I began reading Francine Prose’s Reading Like a Writer earlier this week. I’m not as far as Dorothy who at last post was up through chapter five on narration. I just finished chapter four on paragraphs.

So far I am not quite sure what to think of the book. Even though the subtitle of the book is A Guide for People Who Love Books and for Those Who Want to Write Them, I don’t feel like it’s for readers, at least not the kind of reader I am or really want to be. Maybe this will change later as Prose moves out from words, sentences and paragraphs.

There is something that bothers me about Prose’s tone. I feel as though I am sitting in a classroom and she is one of those know-it-all professors you don’t dare question. Her idea of close reading is dissecting a book word by word. She admits,

Reading this way requires a certain amount of stamina, concentration, and patience. But it also has its great rewards, among them the excitement of approaching, as nearly as you can hope to come, the hand and mind of the artist. It’s something like the way you experience a master painting, a Rembrandt or a Velasquez, by viewing it from not only far away but also up close, in order to see the brushstrokes.

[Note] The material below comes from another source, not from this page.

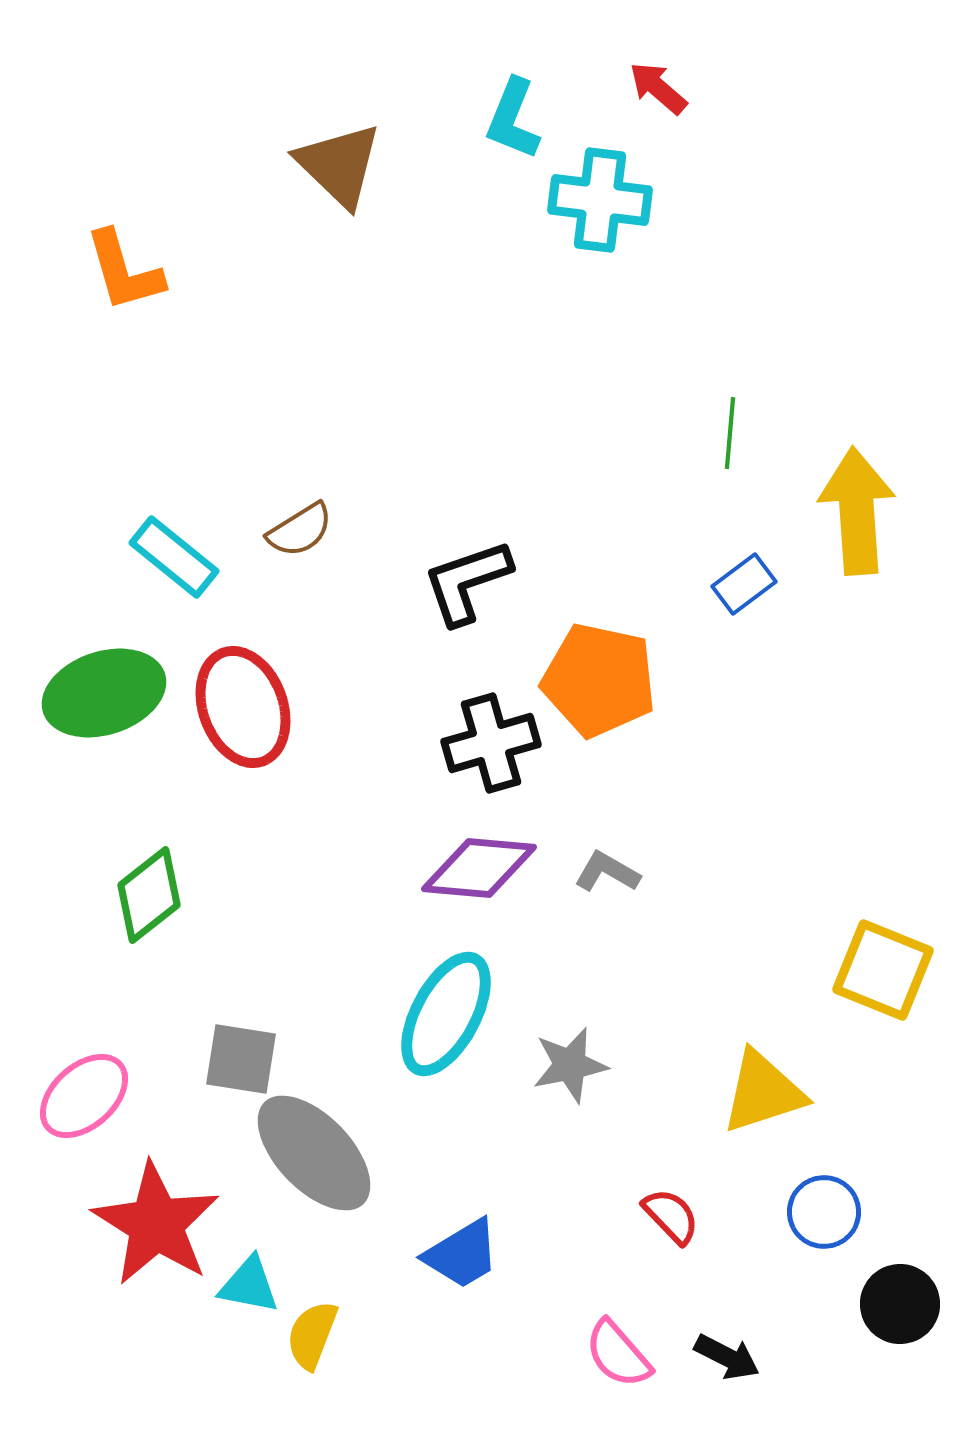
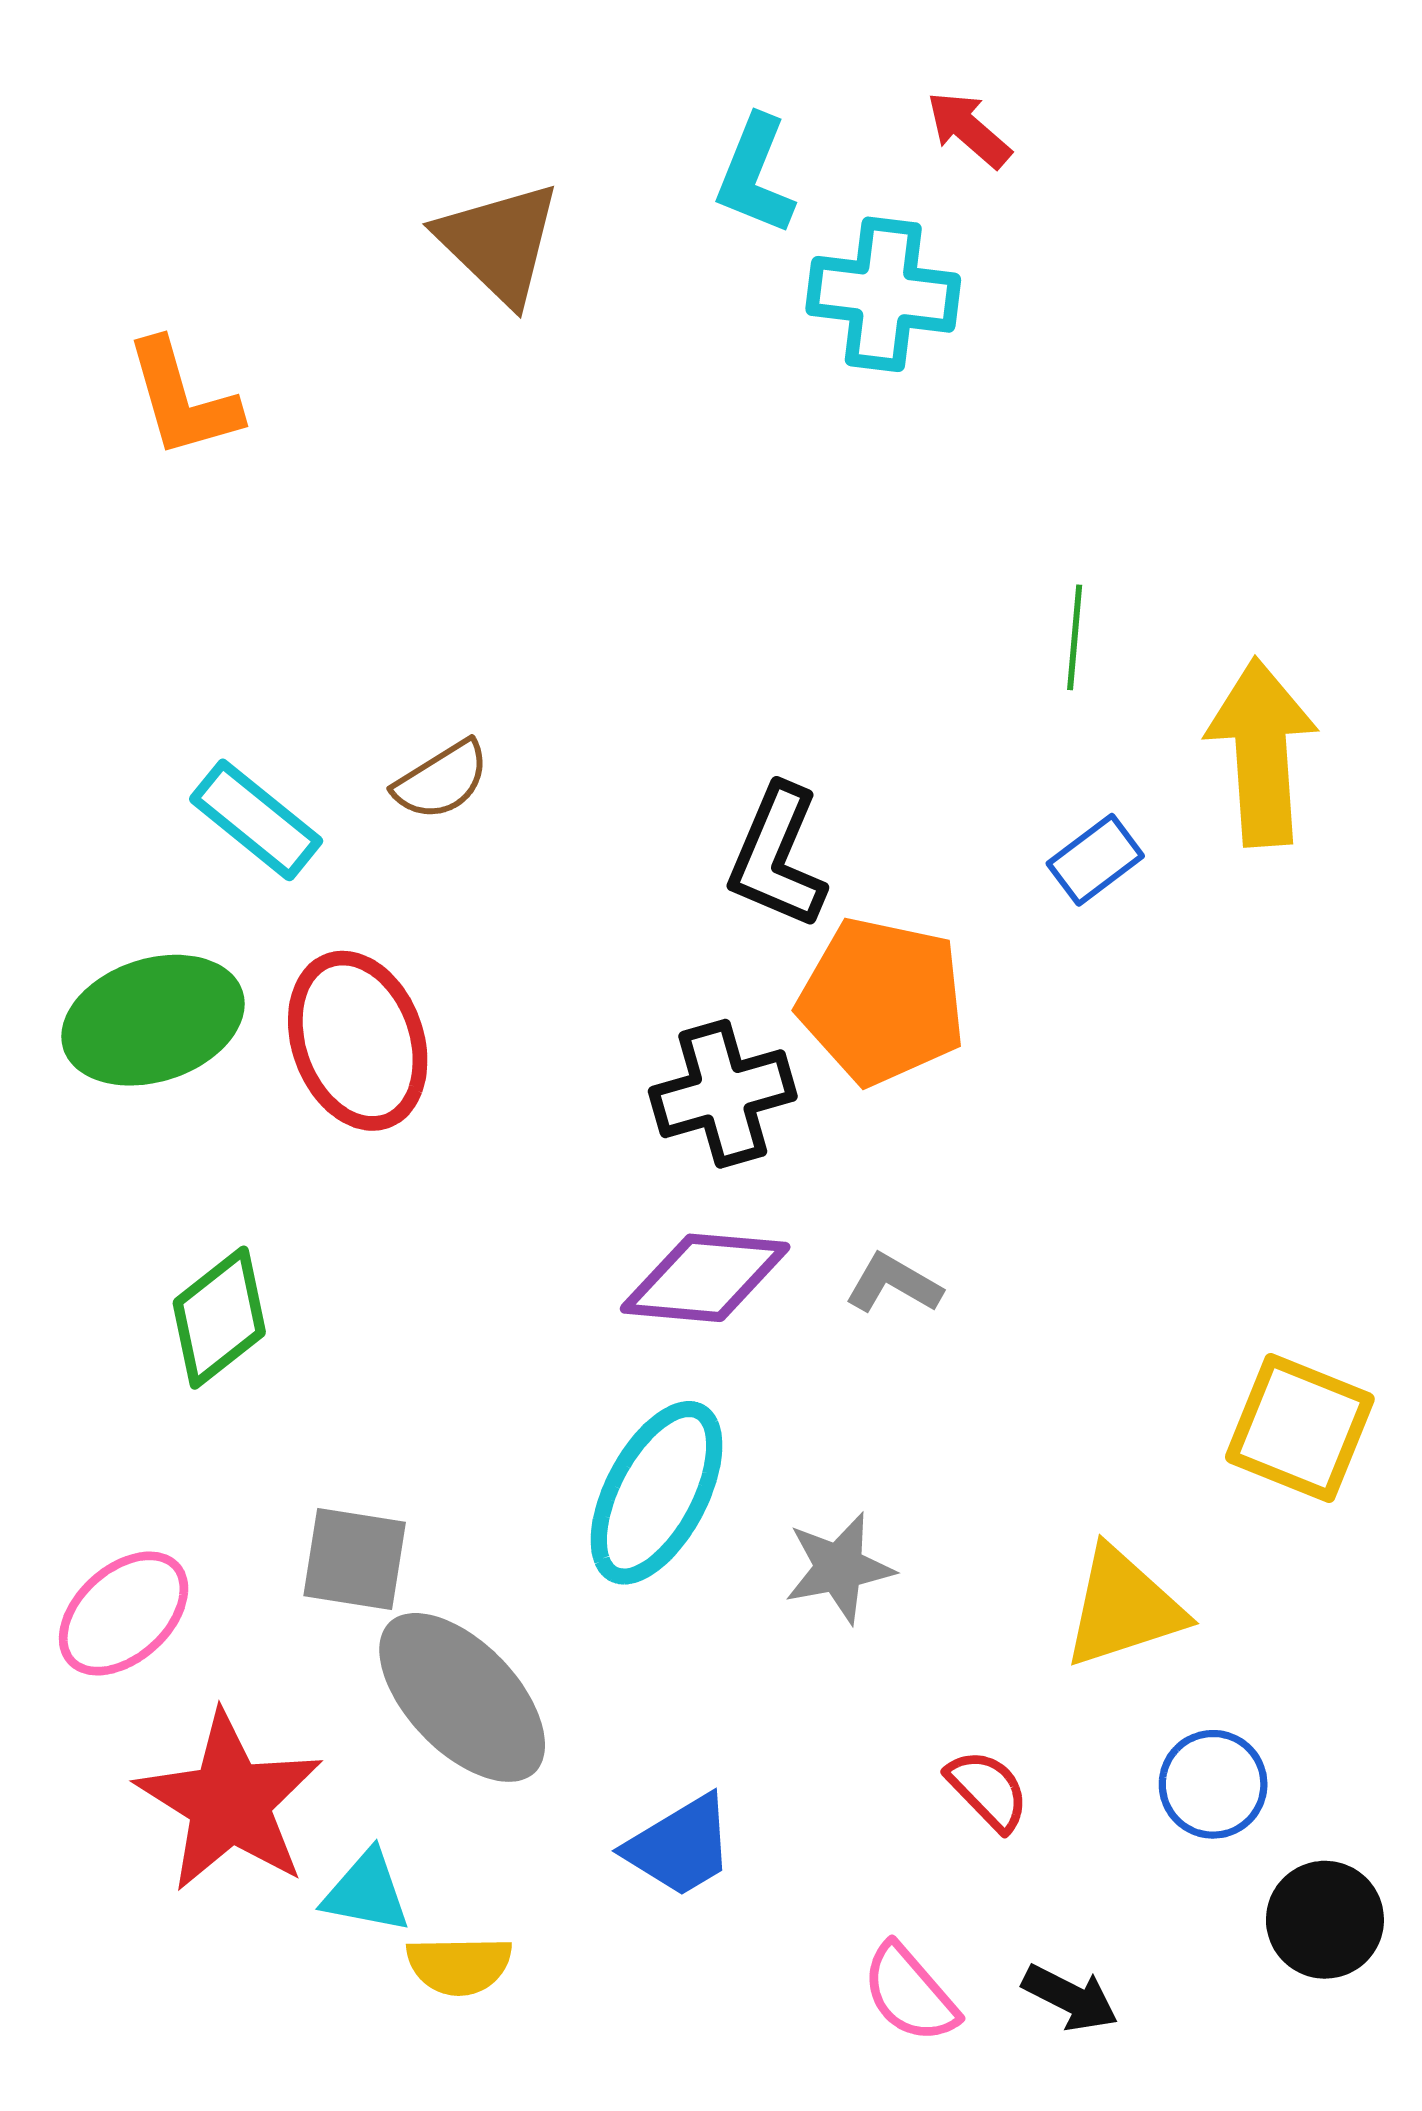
black L-shape: (467, 582) -> (777, 857), moved, turned -48
yellow semicircle: (312, 1335) -> (459, 1965), turned -112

I don’t have the stamina, concentration or patience to read this way, nor do I want to. I might scrupulously read a passage or, at most, a chapter, in this way, but not a whole book. I think it might make me go crazy if I tried it.

Putting on my writer hat, Prose hasn’t, thus far, offered anything new or interesting. Read good writing and read widely; keep books of writers who write good sentences near your desk for reference; read your writing out loud. With this latter point she includes an anecdote about a poet who was reading a draft of a new poem aloud when someone broke into his apartment. The burglar turned and ran out, providing Prose with the opportunity to suggest that reading aloud will not only improve your writing, but may also save your life. Right.

In these beginning chapters, Prose includes passages from authors like Babel, Chekhov, Hemingway, Joyce and others to aid her in her discussion. Most of the time I feel as though she is telling me what I should think of something and not really explaining why I should think that way. Once in awhile she does, like when she discusses the ending of Joyce’s story “The Dead.” Here she pulls out words from the paragraph, pointing out how they affect the tone, make it poetic; how these repeated words “falling” and “faintly” in various combinations make, not only beautiful sentences but a beautiful paragraph too and even help tie together the whole story. This is good, this is the kind of stuff I was expecting. Unfortunately she isn’t doing it enough. Maybe the chapters I haven’t read yet will be better.